Avec crainte et commisération, il approchait maintenant du centre même de ce monde embué de sénilité et de tristesse. Il laissa passer la cohorte et se glissa de biais derrière les réserves.
Il poursuivit sa quête, réfléchissant à la solitude de ce monde. Et soudain ce fut la dernière salle de se labyrinthe rituel. Des hommes étaient assis là, à des tables claires qui donnaient une allure de réfectoire populaire à la pièce. Ils étaient vieux, très vieux et habillés à l'ancienne mode. Soler n'était jamais venu sur Terre mais il vit cela à un certain anachronisme entre les visages et les vêtements.
Ils étaient une centaine, vêtus de redingotes noires maculées de taches, et parlant entre eux. Le long des tables et entre elles, passaient des serveurs avec des récipients que Soler savait pleins de ce sang qu'il avait vu auparavant extraire des veines des allongés. Avec de longues pailles, les vieillards puisaient leur nourriture liquide et aspiraient avec une violente avidité.
« Voici la tête de la Cité, » pensa Soler, « peut-être même du monde vivant. »
À la table du fond de ce curieux banquet, adossés au mur de la caverne orné d'oripeaux que Soler reconnut pour être de vieux étendards, étaient les notables. Plus vieux que les vieux, plus décrépits encore, avec encore plus de convoitise dans les yeux.
Ce n'était point là un événement extraordinaire, mais bien un état de fait quotidien. Au hasard de sa randonnée à travers l'univers sordide de ce monstrueux organisme, Soler avait saisi toute l'organisation sociale de ce monde atroce. Il avait devant lui l'élite de la société. Tout ce qui gérait, commandait, donnait l'impulsion et la vie à cette race qu'il était venu contacter pour échanger avec elle des rapports d'établissement d'une planète à l'autre, d'une galaxie à l'autre.

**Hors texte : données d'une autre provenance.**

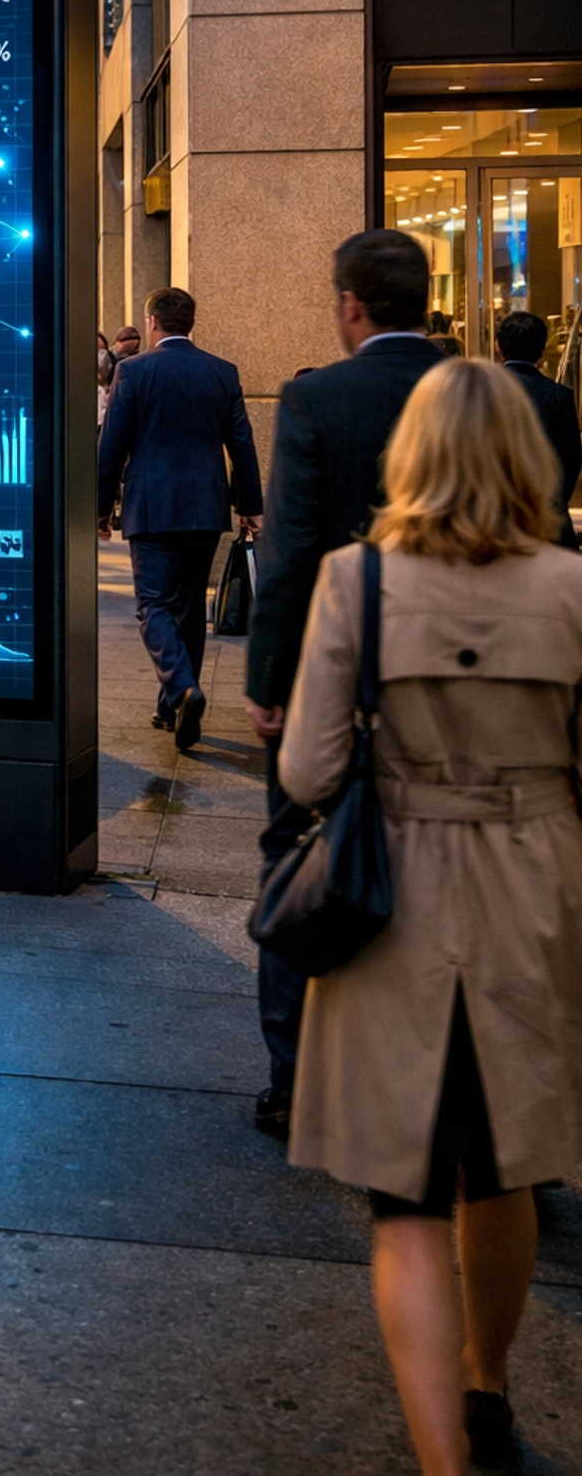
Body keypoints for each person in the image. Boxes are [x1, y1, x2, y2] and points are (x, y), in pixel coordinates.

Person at [279, 358, 582, 1476]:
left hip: (395, 890)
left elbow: (311, 771)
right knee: (500, 1168)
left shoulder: (357, 581)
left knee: (403, 1198)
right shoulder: (572, 585)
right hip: (535, 884)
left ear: (411, 454)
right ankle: (488, 1385)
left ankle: (442, 1460)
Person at [244, 228, 446, 1144]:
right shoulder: (478, 392)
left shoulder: (319, 397)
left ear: (350, 304)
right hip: (454, 680)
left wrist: (269, 682)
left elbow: (287, 554)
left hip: (344, 670)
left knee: (302, 862)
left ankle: (295, 1079)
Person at [97, 287, 262, 753]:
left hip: (151, 508)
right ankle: (171, 707)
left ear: (152, 322)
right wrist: (250, 504)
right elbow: (242, 444)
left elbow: (112, 446)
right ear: (191, 322)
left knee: (154, 605)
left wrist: (101, 508)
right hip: (206, 507)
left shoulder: (132, 371)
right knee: (189, 606)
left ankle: (183, 690)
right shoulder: (221, 372)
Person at [495, 308, 580, 549]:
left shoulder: (482, 392)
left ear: (498, 345)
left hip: (495, 522)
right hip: (549, 522)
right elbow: (571, 459)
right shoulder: (559, 396)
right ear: (542, 349)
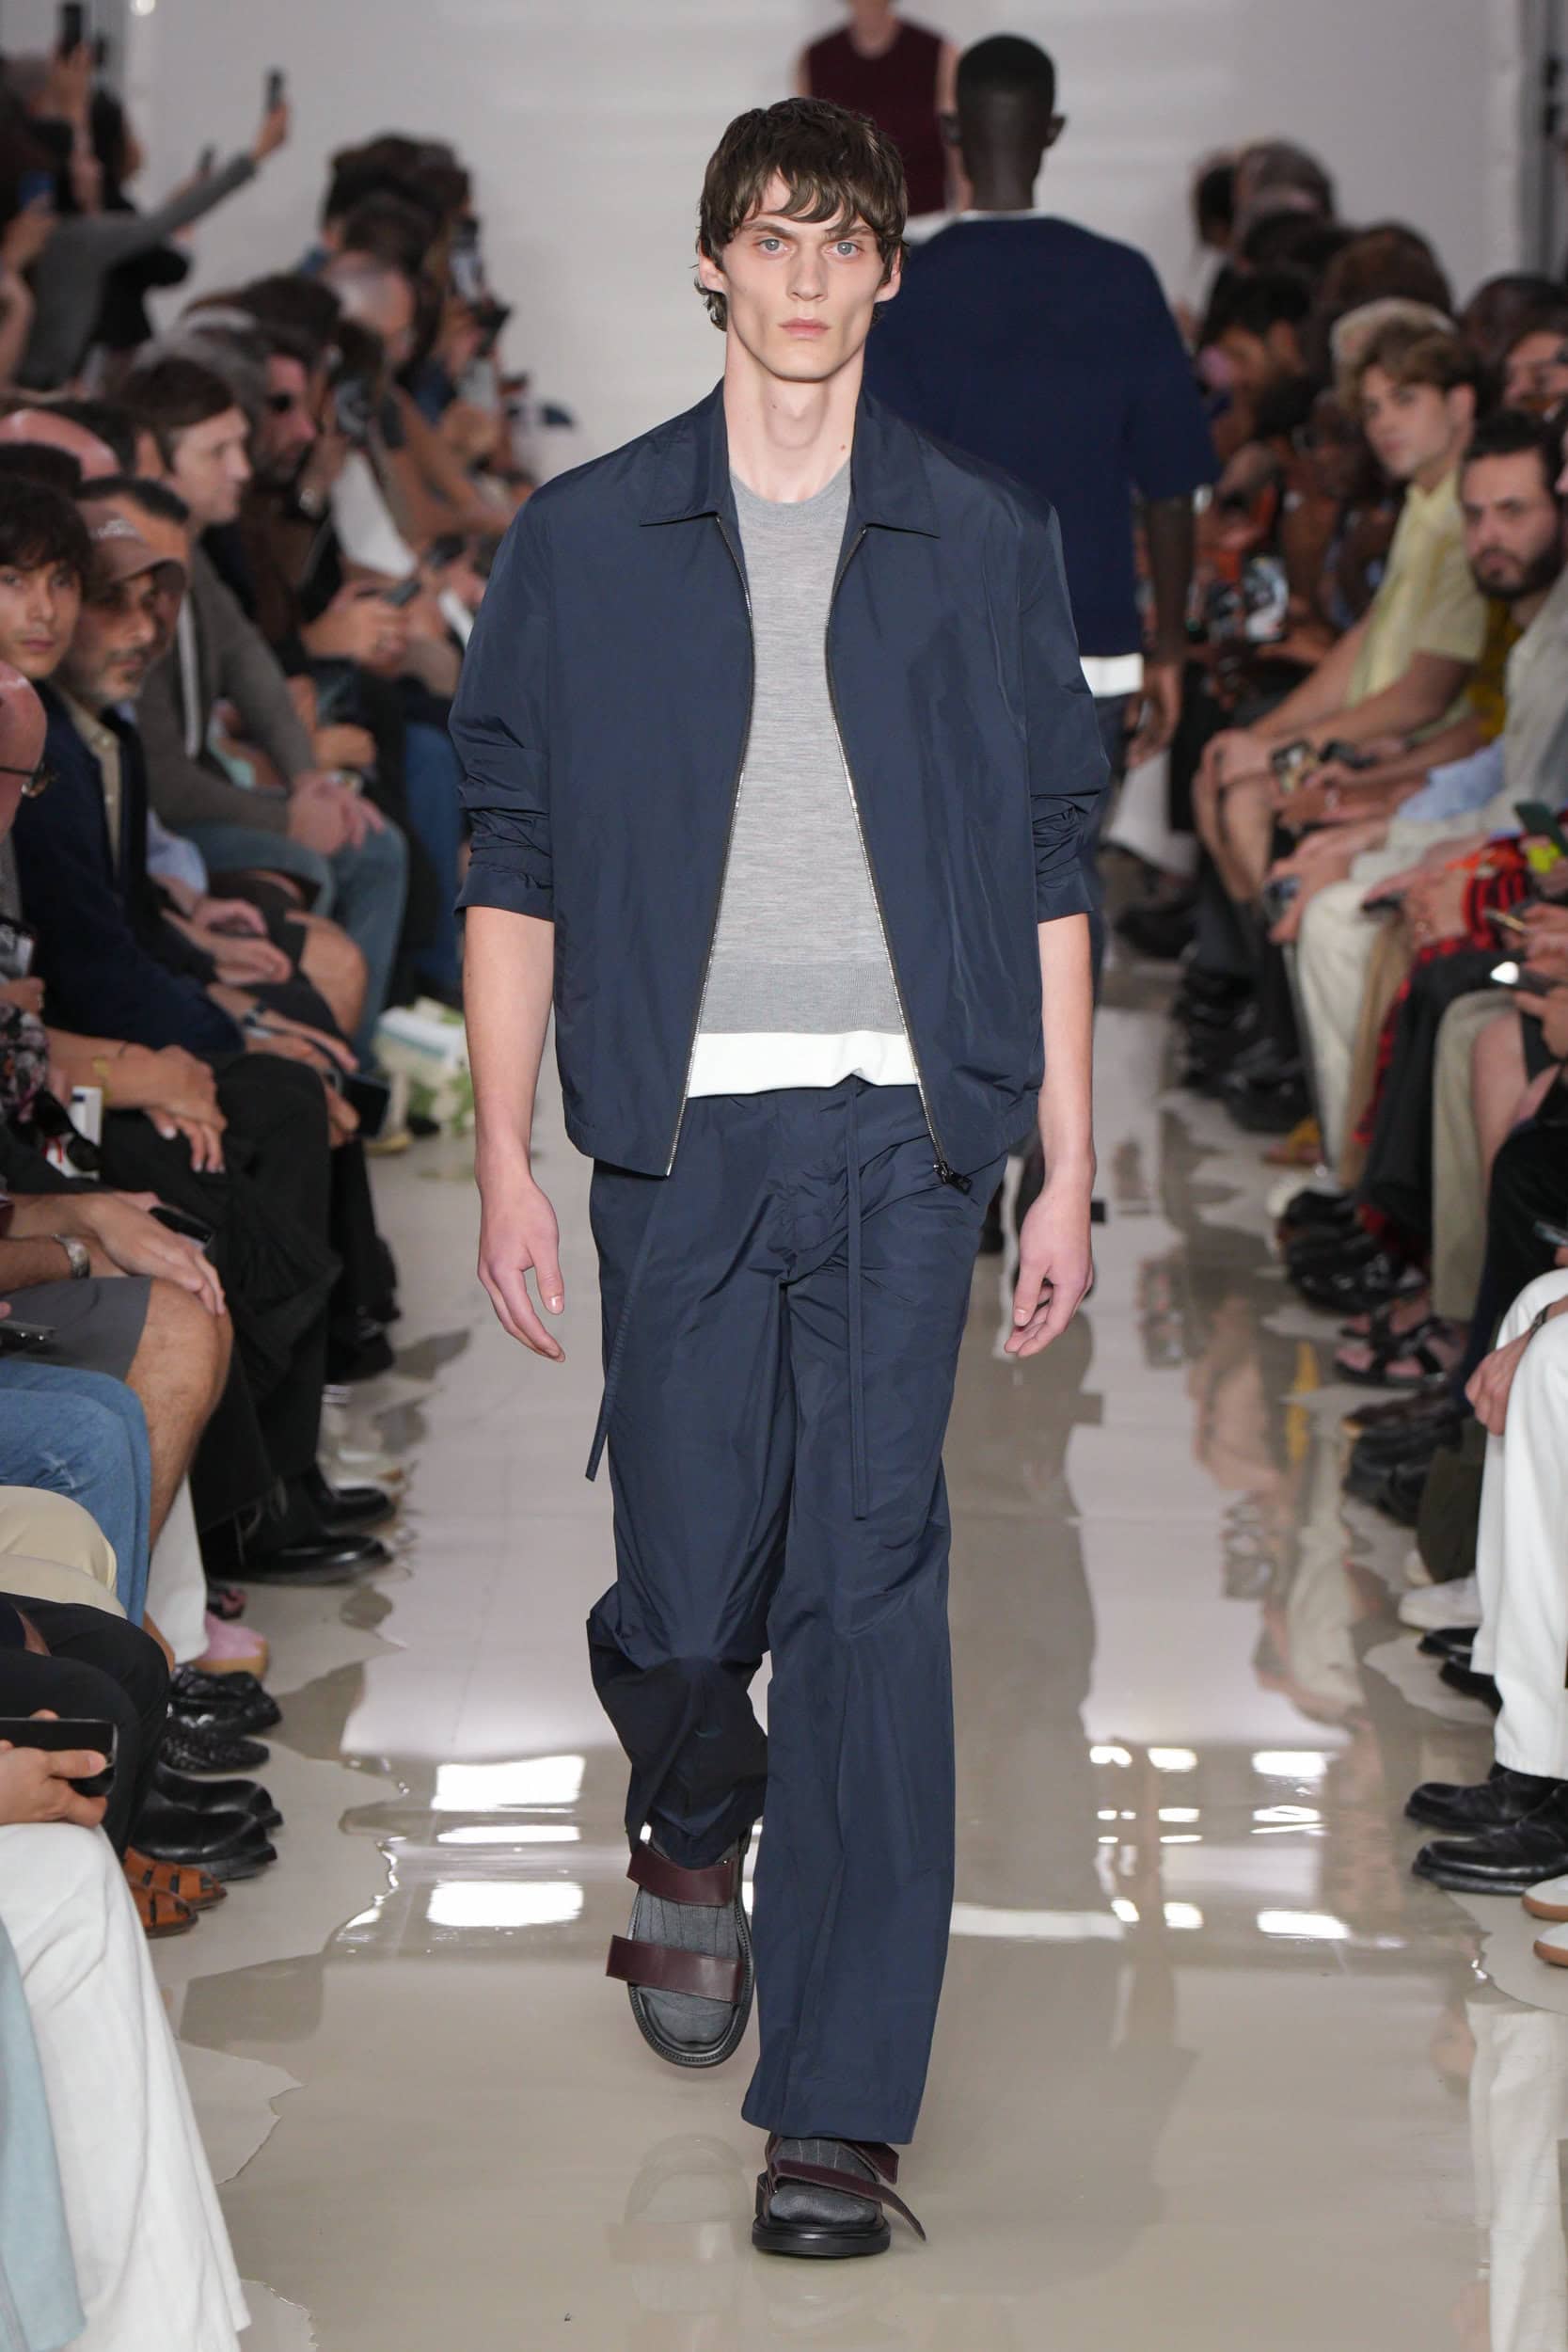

Le personnage central, sorcier ou roi, semblait momifié. C'est à peine s'il avait la force de tirer sur sa paille pour boire le sang qui lui était porté par le serviteur. Un autre, supporté par deux êtres, était emporté dans une salle basse et disposé pour son repos sur une sorte de couche autour de laquelle veillaient des domestiques pleins de respect.
Soler tenta de saisir l'esprit du vieillard somnolent qui paraissait être le chef suprême de l'organisation. Mais, malgré une concentration presque douloureuse, il ne recueillit que des gargouillis et de vagues images représentant des vases de sang, puis un défilé de serviteurs, porteurs de nourriture… Une pensée organisée autour de l'idée de satisfaction, satisfaction d'être, de vivre… et surtout de se nourrir.
Et Soler songea soudain à ceux qui, hâves et tristes, hantaient les couloirs. Aux blessés silencieux de ce monde sans espoir.
« Pauvres hommes, » dit-il, « ils sont comme s'ils n'avaient pas de père ! »
Il se téléporta pour rejoindre sa soucoupe.